March 20, 2015 | 5 min read

This issue we catch up with the inimitable Robin Wight to discuss the value of ideas, championing industry diversity in his work with the Ideas Foundation and why he’s inspired by Volkswagen’s iconic ‘Lemon’.

How are you and what’s keeping you busy?

Part of my life I work with Engine and WCRS, and the other part of my life, which has been keeping me very busy, is the Ideas Foundation.

Diversity has suddenly become a topic in our industry. The basic fact is that it’s not just a moral issue; our industry is missing out on understanding ethnic minorities and it’s also missing out in harvesting their creativity.

What’s your biggest gripe at the moment?

We’ve got 11 per cent ethnic minorities in our industry compared to, say, 40 per cent of our population. So there’s a misfit in that we don’t represent. There’s no magic bullet, but we’ve [Ideas Foundation] got a model that works. Lots of clients and agencies say they’ll get involved, but then it’s hard to set up a meeting. The truth isn’t because of any hostility, it’s just that everyone’s so busy. It is frustrating that you have to work so hard to do something which, in theory, everyone thinks is a good idea.

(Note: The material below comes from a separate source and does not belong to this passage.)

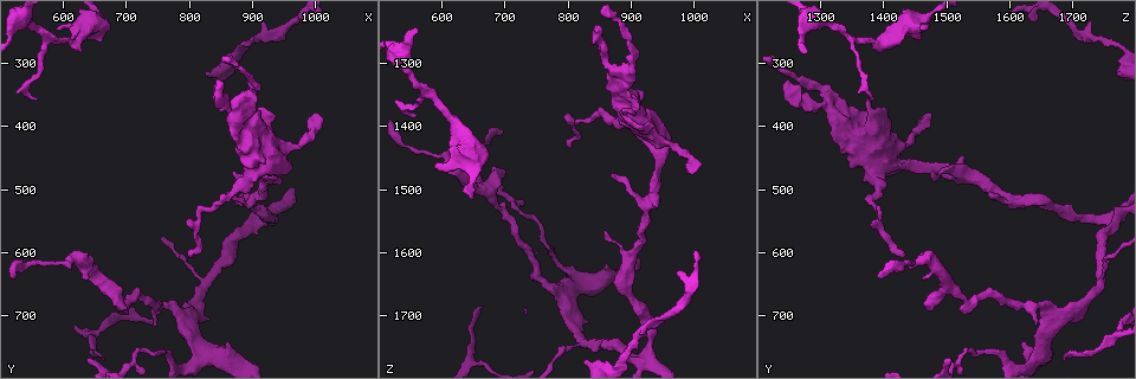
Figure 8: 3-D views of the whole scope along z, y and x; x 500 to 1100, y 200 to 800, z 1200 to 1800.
Look: em xz step 4 (tint) at (555, 355, 1385).

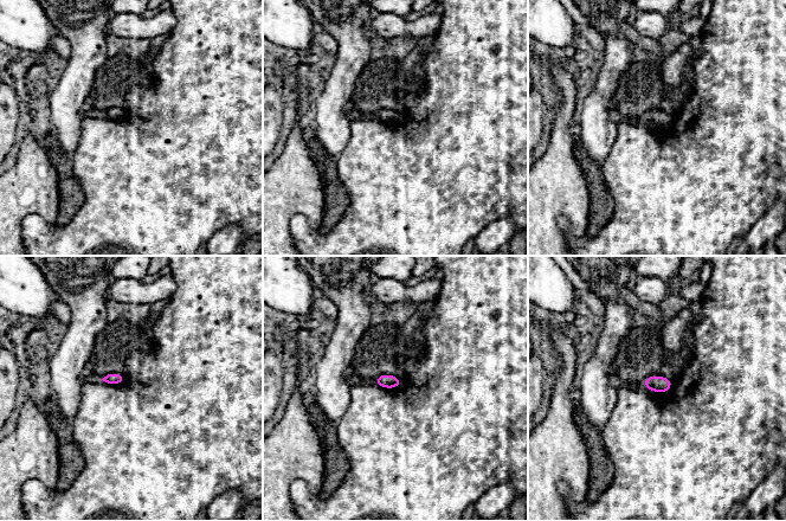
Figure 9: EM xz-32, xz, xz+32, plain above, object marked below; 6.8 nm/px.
What lies round it. Look: em xz step 4 (letters) at the same point.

What have you been enjoying at the moment?

I just spent this morning queuing for an hour and a half to get tickets for a play at Donmar Warehouse – there are only 250 tickets and they go incredibly fast. Barclays sponsors a programme to sell front row seats for £10 the Monday before – it’s the theatre bargain of London!

My wife and I were kindly invited to the premiere of the new Marigold Hotel film, and it was rather nice because Prince Charles was there and I used to work with him. He came up to me and said ‘I don’t believe it’, shaking my hand warmly, which was very flattering, that after seven years he could remember me – obviously my red shoes are unforgettable.

The thing is, the film was a disappointment, but even if something is disappointing it can still be interesting. I think sometimes we’re too demanding of our arts and culture and because we’re here so short a time we don’t want to waste time on things that aren’t perfect.

Last week I saw Guy Bourdin’s exhibition at Somerset House. It’s interesting to me that his best photographs were his advertisements for Charles Jourdan shoes – so his ads, which were done to a commercial brief, were more engaging than his photographs done to a non-commercial goal, which is perhaps not what you might expect.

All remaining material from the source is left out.